The glory of God is not God Himself. It is a manifestation of His presence, like the blue flame above the cherubim in the ark of the covenant.

Exodus 40:34-35 ESV

Then the cloud covered the tent of meeting, and the glory of the Lord filled the tabernacle. And Moses was not able to enter the tent of meeting because the cloud settled on it, and the glory of the Lord filled the tabernacle.



No one has seen the Father because man kind has been separated from Him due to the Fall and sin. THAT is the reason that no man has seen the Father.

Except Joseph Smith, right?


However, as I previously addressed from the Chapter 1 in the Book of Hebrews, Jesus is an exact copy/imprint of God the Father.

And I showed that did not mean physical attributes.



Peter had the keys of the kingdom. John likely worked within the church like the other Apostles until he reached the age when he was going to die (and he appears to have outlasted the others). Then he would be "changed" into an immortal and glorified body "in the twinkling of an eye", rather than tasting death. We do not know what John has been doing after that, but we do not suspect that he was performing ordinances for the Church.

The Apostles were all performing "ordinances" of the church, including baptizing. John supposedly held the Melchizedek Priesthood as only one of four Apostles supposedly left on earth, and would have seen the church fall into apostasy. Yet he did nothing about it? And remember, your claim was that there wasn't anyone with the AUTHORITY to perform them, not that they simply weren't.



All we have are very limited accounts. Consider how much history must have occurred during the length of time represented by the book of Genesis.
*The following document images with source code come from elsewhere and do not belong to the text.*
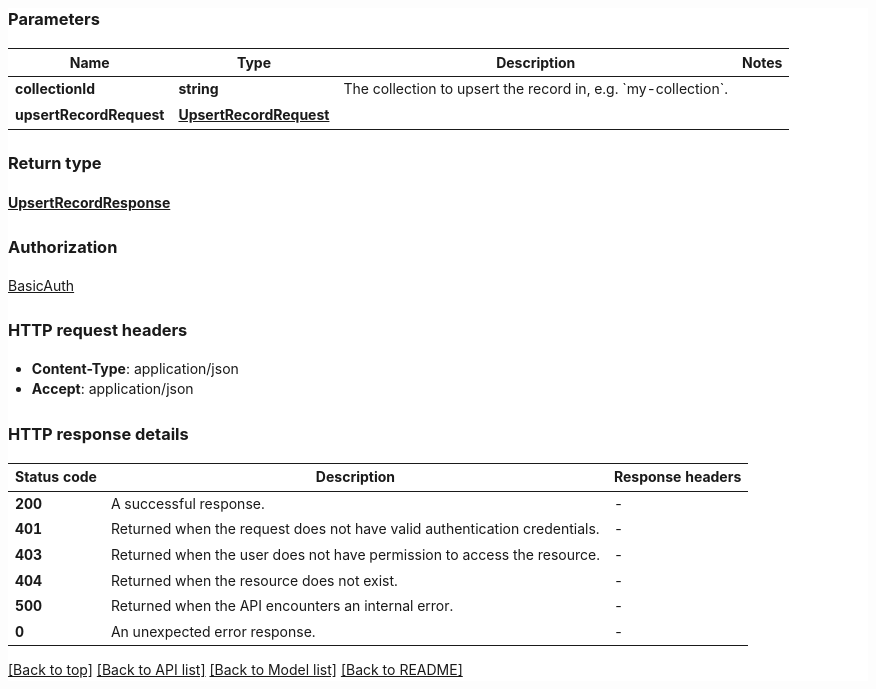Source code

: ### Parameters

Name | Type | Description  | Notes
------------- | ------------- | ------------- | -------------
 **collectionId** | **string**| The collection to upsert the record in, e.g. &#x60;my-collection&#x60;. | 
 **upsertRecordRequest** | [**UpsertRecordRequest**](UpsertRecordRequest.md)|  | 

### Return type

[**UpsertRecordResponse**](UpsertRecordResponse.md)

### Authorization

[BasicAuth](../README.md#BasicAuth)

### HTTP request headers

 - **Content-Type**: application/json
 - **Accept**: application/json


### HTTP response details
| Status code | Description | Response headers |
|-------------|-------------|------------------|
| **200** | A successful response. |  -  |
| **401** | Returned when the request does not have valid authentication credentials. |  -  |
| **403** | Returned when the user does not have permission to access the resource. |  -  |
| **404** | Returned when the resource does not exist. |  -  |
| **500** | Returned when the API encounters an internal error. |  -  |
| **0** | An unexpected error response. |  -  |

[[Back to top]](#) [[Back to API list]](../README.md#documentation-for-api-endpoints) [[Back to Model list]](../README.md#documentation-for-models) [[Back to README]](../README.md)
Consider that Genesis lists some rather mundane details as well, yet only one mention of supposedly one of the most important things any believer can possess? Sorry, but not buying it.
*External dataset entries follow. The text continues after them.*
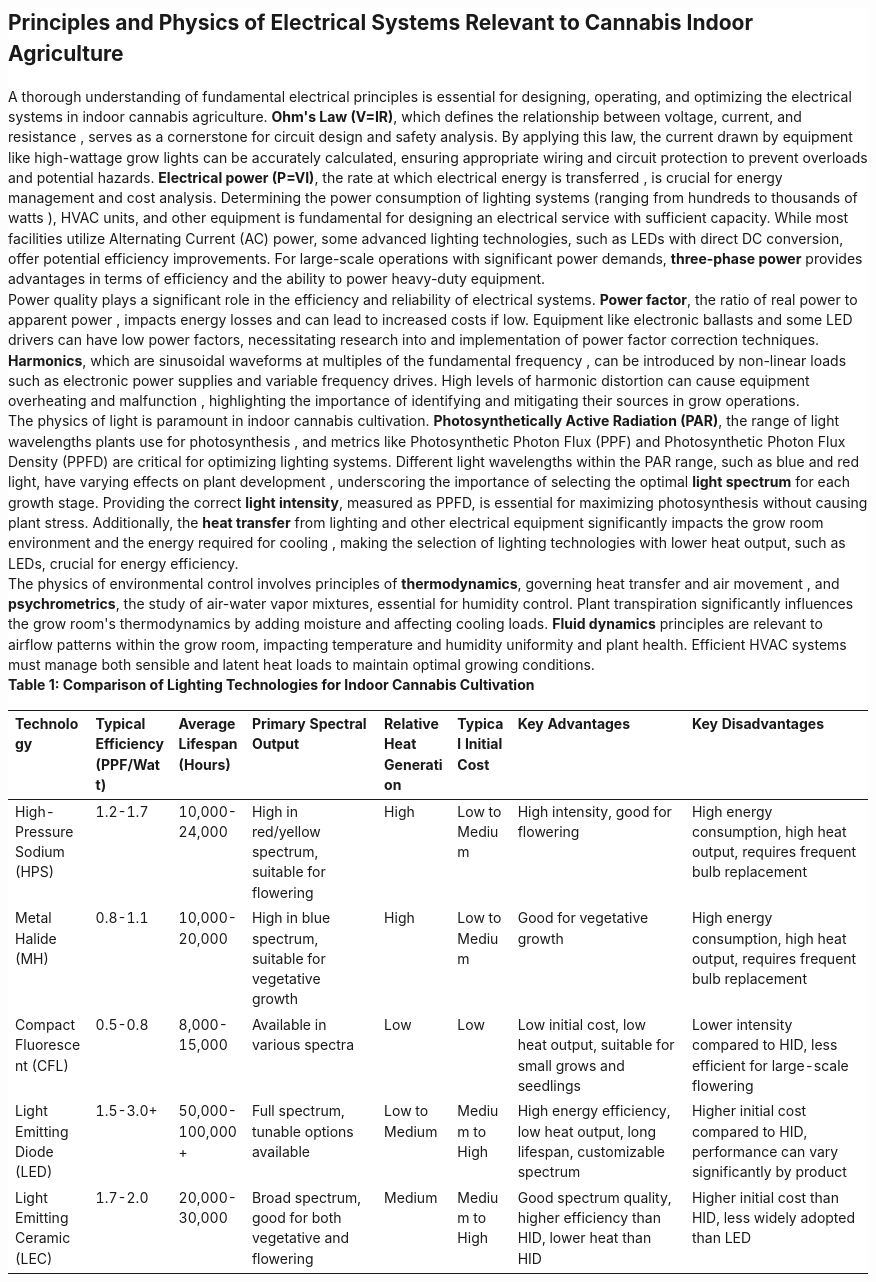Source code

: ## **Principles and Physics of Electrical Systems Relevant to Cannabis Indoor Agriculture**

A thorough understanding of fundamental electrical principles is essential for designing, operating, and optimizing the electrical systems in indoor cannabis agriculture. **Ohm's Law (V=IR)**, which defines the relationship between voltage, current, and resistance , serves as a cornerstone for circuit design and safety analysis. By applying this law, the current drawn by equipment like high-wattage grow lights can be accurately calculated, ensuring appropriate wiring and circuit protection to prevent overloads and potential hazards. **Electrical power (P=VI)**, the rate at which electrical energy is transferred , is crucial for energy management and cost analysis. Determining the power consumption of lighting systems (ranging from hundreds to thousands of watts ), HVAC units, and other equipment is fundamental for designing an electrical service with sufficient capacity. While most facilities utilize Alternating Current (AC) power, some advanced lighting technologies, such as LEDs with direct DC conversion, offer potential efficiency improvements. For large-scale operations with significant power demands, **three-phase power** provides advantages in terms of efficiency and the ability to power heavy-duty equipment.  
Power quality plays a significant role in the efficiency and reliability of electrical systems. **Power factor**, the ratio of real power to apparent power , impacts energy losses and can lead to increased costs if low. Equipment like electronic ballasts and some LED drivers can have low power factors, necessitating research into and implementation of power factor correction techniques. **Harmonics**, which are sinusoidal waveforms at multiples of the fundamental frequency , can be introduced by non-linear loads such as electronic power supplies and variable frequency drives. High levels of harmonic distortion can cause equipment overheating and malfunction , highlighting the importance of identifying and mitigating their sources in grow operations.  
The physics of light is paramount in indoor cannabis cultivation. **Photosynthetically Active Radiation (PAR)**, the range of light wavelengths plants use for photosynthesis , and metrics like Photosynthetic Photon Flux (PPF) and Photosynthetic Photon Flux Density (PPFD) are critical for optimizing lighting systems. Different light wavelengths within the PAR range, such as blue and red light, have varying effects on plant development , underscoring the importance of selecting the optimal **light spectrum** for each growth stage. Providing the correct **light intensity**, measured as PPFD, is essential for maximizing photosynthesis without causing plant stress. Additionally, the **heat transfer** from lighting and other electrical equipment significantly impacts the grow room environment and the energy required for cooling , making the selection of lighting technologies with lower heat output, such as LEDs, crucial for energy efficiency.  
The physics of environmental control involves principles of **thermodynamics**, governing heat transfer and air movement , and **psychrometrics**, the study of air-water vapor mixtures, essential for humidity control. Plant transpiration significantly influences the grow room's thermodynamics by adding moisture and affecting cooling loads. **Fluid dynamics** principles are relevant to airflow patterns within the grow room, impacting temperature and humidity uniformity and plant health. Efficient HVAC systems must manage both sensible and latent heat loads to maintain optimal growing conditions.  
**Table 1: Comparison of Lighting Technologies for Indoor Cannabis Cultivation**

| Technology | Typical Efficiency (PPF/Watt) | Average Lifespan (Hours) | Primary Spectral Output | Relative Heat Generation | Typical Initial Cost | Key Advantages | Key Disadvantages |
| :---- | :---- | :---- | :---- | :---- | :---- | :---- | :---- |
| High-Pressure Sodium (HPS) | 1.2-1.7 | 10,000-24,000 | High in red/yellow spectrum, suitable for flowering | High | Low to Medium | High intensity, good for flowering | High energy consumption, high heat output, requires frequent bulb replacement |
| Metal Halide (MH) | 0.8-1.1 | 10,000-20,000 | High in blue spectrum, suitable for vegetative growth | High | Low to Medium | Good for vegetative growth | High energy consumption, high heat output, requires frequent bulb replacement |
| Compact Fluorescent (CFL) | 0.5-0.8 | 8,000-15,000 | Available in various spectra | Low | Low | Low initial cost, low heat output, suitable for small grows and seedlings | Lower intensity compared to HID, less efficient for large-scale flowering |
| Light Emitting Diode (LED) | 1.5-3.0+ | 50,000-100,000+ | Full spectrum, tunable options available | Low to Medium | Medium to High | High energy efficiency, low heat output, long lifespan, customizable spectrum | Higher initial cost compared to HID, performance can vary significantly by product |
| Light Emitting Ceramic (LEC) | 1.7-2.0 | 20,000-30,000 | Broad spectrum, good for both vegetative and flowering | Medium | Medium to High | Good spectrum quality, higher efficiency than HID, lower heat than HID | Higher initial cost than HID, less widely adopted than LED |
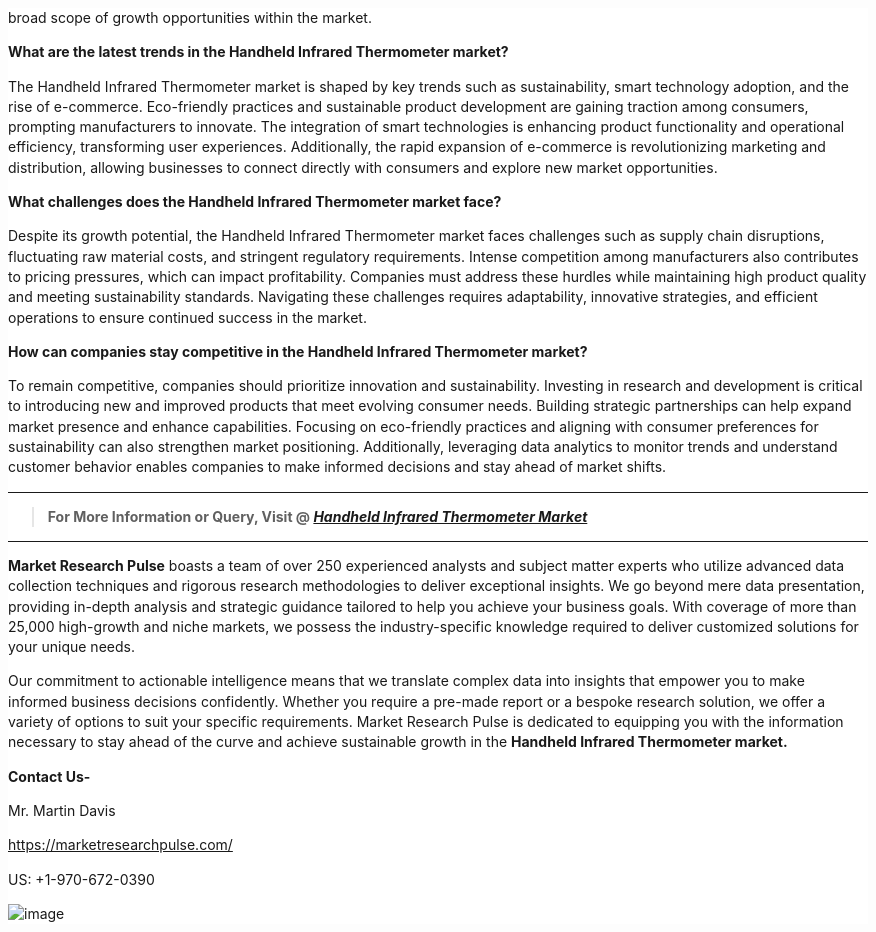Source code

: broad scope of growth opportunities within the market.</p><p><strong>What are the latest trends in the Handheld Infrared Thermometer market?</strong></p><p>The Handheld Infrared Thermometer market is shaped by key trends such as sustainability, smart technology adoption, and the rise of e-commerce. Eco-friendly practices and sustainable product development are gaining traction among consumers, prompting manufacturers to innovate. The integration of smart technologies is enhancing product functionality and operational efficiency, transforming user experiences. Additionally, the rapid expansion of e-commerce is revolutionizing marketing and distribution, allowing businesses to connect directly with consumers and explore new market opportunities.</p><p><strong>What challenges does the Handheld Infrared Thermometer market face?</strong></p><p>Despite its growth potential, the Handheld Infrared Thermometer market faces challenges such as supply chain disruptions, fluctuating raw material costs, and stringent regulatory requirements. Intense competition among manufacturers also contributes to pricing pressures, which can impact profitability. Companies must address these hurdles while maintaining high product quality and meeting sustainability standards. Navigating these challenges requires adaptability, innovative strategies, and efficient operations to ensure continued success in the market.</p><p><strong>How can companies stay competitive in the Handheld Infrared Thermometer market?</strong></p><p>To remain competitive, companies should prioritize innovation and sustainability. Investing in research and development is critical to introducing new and improved products that meet evolving consumer needs. Building strategic partnerships can help expand market presence and enhance capabilities. Focusing on eco-friendly practices and aligning with consumer preferences for sustainability can also strengthen market positioning. Additionally, leveraging data analytics to monitor trends and understand customer behavior enables companies to make informed decisions and stay ahead of market shifts.</p><hr /><blockquote><p><strong>For More Information or Query, Visit @&nbsp;<em><a href="https://marketresearchpulse.com/report/138460/handheld-infrared-thermometer-market?utm_source=Linkedin&utm_medium=0116">Handheld Infrared Thermometer Market</a></em></strong></p></blockquote><hr /><p><strong>Market Research Pulse</strong> boasts a team of over 250 experienced analysts and subject matter experts who utilize advanced data collection techniques and rigorous research methodologies to deliver exceptional insights. We go beyond mere data presentation, providing in-depth analysis and strategic guidance tailored to help you achieve your business goals. With coverage of more than 25,000 high-growth and niche markets, we possess the industry-specific knowledge required to deliver customized solutions for your unique needs.</p><p>Our commitment to actionable intelligence means that we translate complex data into insights that empower you to make informed business decisions confidently. Whether you require a pre-made report or a bespoke research solution, we offer a variety of options to suit your specific requirements. Market Research Pulse is dedicated to equipping you with the information necessary to stay ahead of the curve and achieve sustainable growth in the <strong>Handheld Infrared Thermometer market.</strong></p><p><strong>Contact Us-</strong></p><p>Mr. Martin Davis</p><p>https://marketresearchpulse.com/</p><p>US: +1-970-672-0390</p>
![image](https://github.com/user-attachments/assets/31a3b581-c91e-4039-bd0f-1ba9a09a925e)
Yet we have relatively very, very little information about that time period. The first book in the Old Testament only gives minimal details of what occurred over almost two and a half thousand years. The more detailed history that we have in the Bible only begins when Moses came upon the scene. You know that.

And again, even in the more detailed accounts, there is only one mention of someone holding the Melchizedek Priesthood hundreds of years later? The single most important ordinance of the church after baptism?